A precious, healthy, 6lb 13oz 20in long, baby boy.
And then they placed Landon Shae in my arms for the first time.
Of course I fell in love instantly, but my first thought was. "Who are you, and where did you come from, and now what do I do?"
Although it was one of the best moments of my life...I had never felt more guilt than I did in that moment.
Some women do everything exactly right and their pregnancies end in disaster.
I didn't even know I was pregnant and my baby is healthy and beautiful.
Some couples try endlessly to have a baby and for some reason, it doesn't happen.
Tyler and I were not trying to have a baby, and we easily conceived.
Here I was, staring at this amazing human being, feeling completely underserving.
And although it seems great that I didn't gain any weight, never had morning sickness, and never had strange cravings, I felt a major loss of not getting the chance to feel my baby move.
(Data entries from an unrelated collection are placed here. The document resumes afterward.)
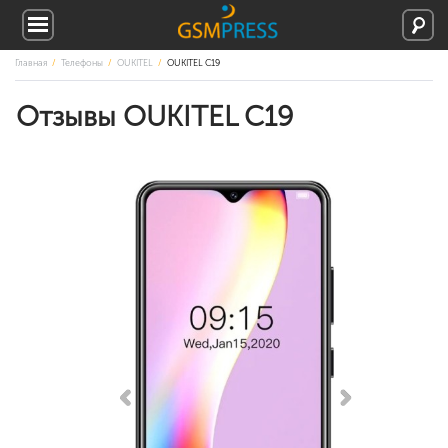
Главная
Телефоны
OUKITEL
OUKITEL C19
Отзывы OUKITEL C19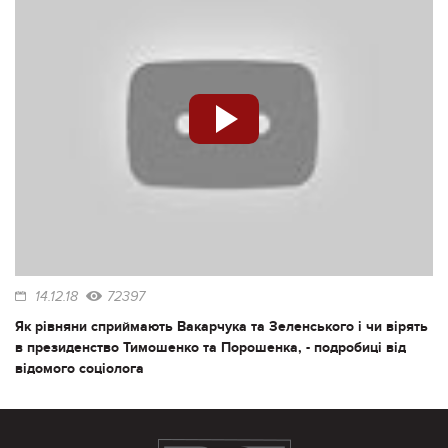
14.12.18
72397
Як рівняни сприймають Вакарчука та Зеленського і чи вірять
в президенство Тимошенко та Порошенка, - подробиці від
відомого соціолога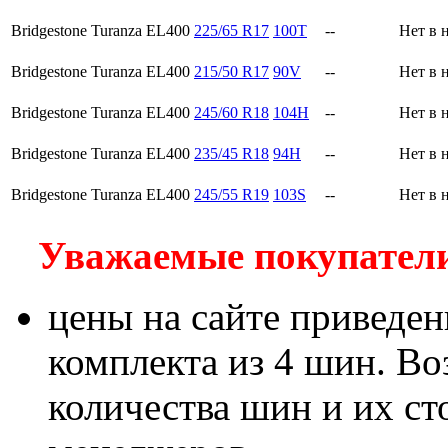
Bridgestone Turanza EL400
225/65 R17
100T
--
Нет в 
Bridgestone Turanza EL400
215/50 R17
90V
--
Нет в 
Bridgestone Turanza EL400
245/60 R18
104H
--
Нет в 
Bridgestone Turanza EL400
235/45 R18
94H
--
Нет в 
Bridgestone Turanza EL400
245/55 R19
103S
--
Нет в 
Уважаемые покупатели!
цены на сайте приведен
комплекта из 4 шин. В
количества шин и их с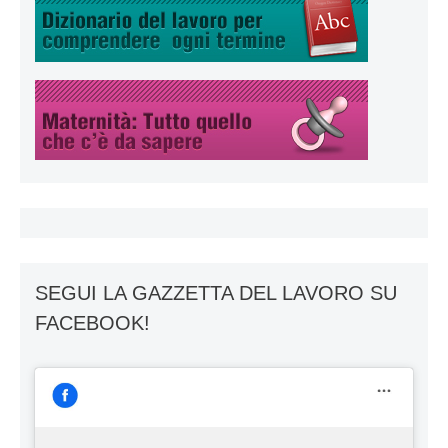
SEGUI LA GAZZETTA DEL LAVORO SU
FACEBOOK!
Because I carried him in my lower back throughout the pregnancy, I never felt him kicking. In the midst of so much excitement and life changing happiness, there was still a sense of pain trying to piece everything together.
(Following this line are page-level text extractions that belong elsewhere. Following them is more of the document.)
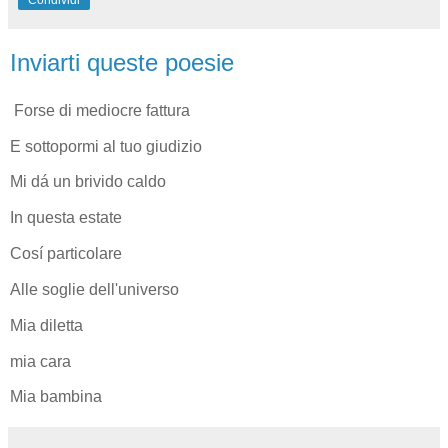
Inviarti queste poesie
Forse di mediocre fattura
E sottopormi al tuo giudizio
Mi dá un brivido caldo
In questa estate
Cosí particolare
Alle soglie dell'universo
Mia diletta
mia cara
Mia bambina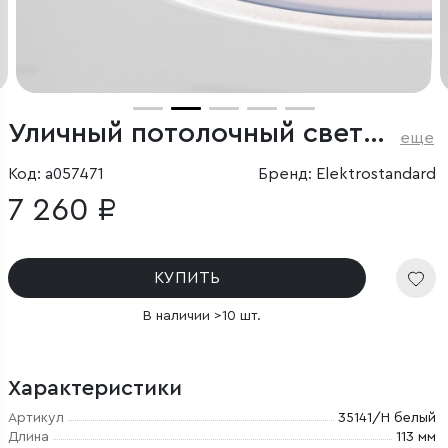
Уличный потолочный светильник Light LED 2135 IP65
еще
Код: a057471
Бренд: Elektrostandard
7 260 ₽
КУПИТЬ
В наличии >10 шт.
Характеристики
Артикул
35141/H белый
Длина
113 мм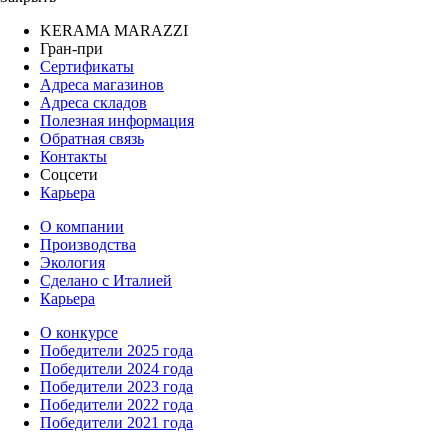
KERAMA MARAZZI
Гран-при
Сертификаты
Адреса магазинов
Адреса складов
Полезная информация
Обратная связь
Контакты
Соцсети
Карьера
О компании
Производства
Экология
Сделано с Италией
Карьера
О конкурсе
Победители 2025 года
Победители 2024 года
Победители 2023 года
Победители 2022 года
Победители 2021 года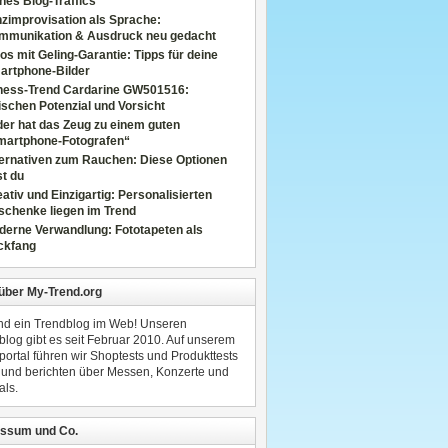
nes Blog-Traffics
zimprovisation als Sprache:
mmunikation & Ausdruck neu gedacht
os mit Geling-Garantie: Tipps für deine
artphone-Bilder
tness-Trend Cardarine GW501516:
schen Potenzial und Vorsicht
er hat das Zeug zu einem guten
martphone-Fotografen“
ternativen zum Rauchen: Diese Optionen
t du
ativ und Einzigartig: Personalisierten
schenke liegen im Trend
derne Verwandlung: Fototapeten als
ckfang
 über My-Trend.org
ind ein Trendblog im Web! Unseren
blog gibt es seit Februar 2010. Auf unserem
portal führen wir Shoptests und Produkttests
 und berichten über Messen, Konzerte und
als.
ssum und Co.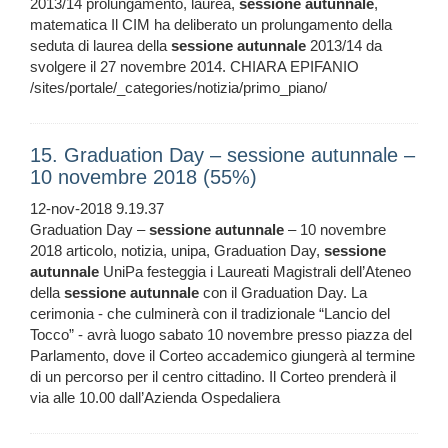
2013/14 prolungamento, laurea,
sessione
autunnale
,
matematica Il CIM ha deliberato un prolungamento della
seduta di laurea della
sessione
autunnale
2013/14 da
svolgere il 27 novembre 2014. CHIARA EPIFANIO
/sites/portale/_categories/notizia/primo_piano/
15. Graduation Day – sessione autunnale –
10 novembre 2018 (55%)
12-nov-2018 9.19.37
Graduation Day –
sessione
autunnale
– 10 novembre
2018 articolo, notizia, unipa, Graduation Day,
sessione
autunnale
UniPa festeggia i Laureati Magistrali dell’Ateneo
della
sessione
autunnale
con il Graduation Day. La
cerimonia - che culminerà con il tradizionale “Lancio del
Tocco” - avrà luogo sabato 10 novembre presso piazza del
Parlamento, dove il Corteo accademico giungerà al termine
di un percorso per il centro cittadino. Il Corteo prenderà il
via alle 10.00 dall’Azienda Ospedaliera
However, in the midst of my guilt and fear, the doctors and nurses encouraged me by explaining the reason Landon is so healthy is because of everything I did right.
I was active my entire pregnancy. All the hiking, biking, walking, and exercising actually put me in great shape for the delivery process.
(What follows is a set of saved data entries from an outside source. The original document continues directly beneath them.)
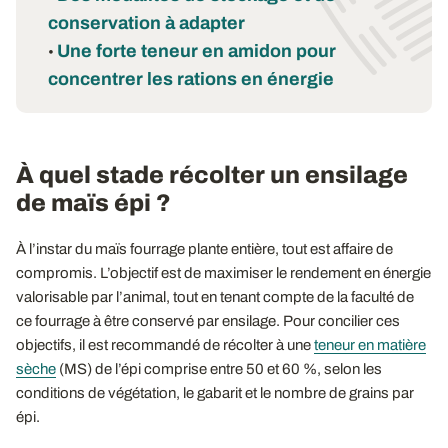
conservation à adapter
Une forte teneur en amidon pour
•
concentrer les rations en énergie
À quel stade récolter un ensilage
de maïs épi ?
À l’instar du maïs fourrage plante entière, tout est affaire de
compromis. L’objectif est de maximiser le rendement en énergie
valorisable par l’animal, tout en tenant compte de la faculté de
ce fourrage à être conservé par ensilage. Pour concilier ces
objectifs, il est recommandé de récolter à une
teneur en matière
sèche
(MS) de l’épi comprise entre 50 et 60 %, selon les
conditions de végétation, le gabarit et le nombre de grains par
épi.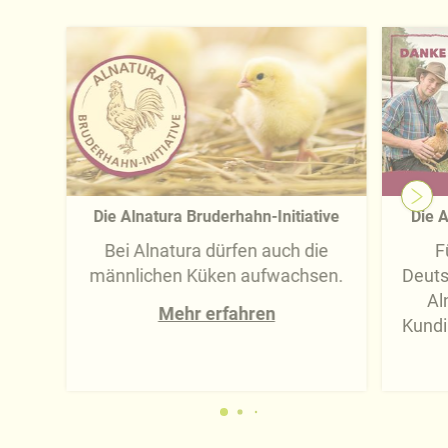
Die Alnatura Bruderhahn-Initiative
Die A
Bei Alnatura dürfen auch die
F
männlichen Küken aufwachsen.
Deuts
Al
Mehr erfahren
Kundi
And because I am a healthy eater, Landon was able to receive all the nutrients he needed regardless of no prenatal care.
We don't use the world "miracle" to describe Landon, but he truly is amazing and I feel so blessed that God has entrusted Tyler and I to care for this child...even if it was a little unexpected.
Its been almost 5 months now and Landon is the sweetest, happiest, cutest, most loving baby I have ever met. The love I have for him is overwhelming and it is hard for me to remember what my life was like before he entered into the world.
Regardless of anything that happened before 12/12/12, I love this little guy more than any words could express.
Some days I feel like I have no idea what I'm doing and I fear he is going to have a complex because of how he entered into the world, but when I feel like he actually loves me back, those fears disappear.
Feeling his love and appreciation is one of the greatest feelings I have ever experienced.
I love watching him grow and even though I feel like he is growing too fast, I am so thankful that he is flourishing and developing into a wonderful human being.
And even though we didn't know he existed until 6 hours before he was born, we love him like we knew he was there all along.
Most people accept our story as being amazing and incredible, but there are always going to be people who don't believe us.
At first, this really bothered me because why on earth would we hide something like this from people?
And really, what would we have gained by doing so?
To be completely honest, it still does bother me because most of the time, they fail to understand what I went through psychologically.
To this day, I still struggle with the fact that something could have gone terribly wrong. I think I am so protective now because I feel like I didn't protect him while he was in my womb.
I worry about telling him his birth story for the first time because what if he feels like he wasn't wanted or that we didn't care about him?
What if he is resentful of his siblings who have sonogram pictures?
I think about these things all the time and I hope through this story, people may begin to see what was and still goes through my mind.
Sure, I didn't have negative side effects of being pregnant, but I also missed the positives of going through the normal pregnancy process.
However, regardless of what anyone may think, when it comes down to it, I have learned what is really important.
Things could have gone wrong, but they didn't. In fact, they went perfectly.
Landon may have a lot of questions about his birth story, but I hope through the love we have for him as he grows, he will see that he was always wanted, he was and always will be loved, and he is the most beautiful thing have ever created.
I can't wait to see what he does in this world, because it is going to be amazing.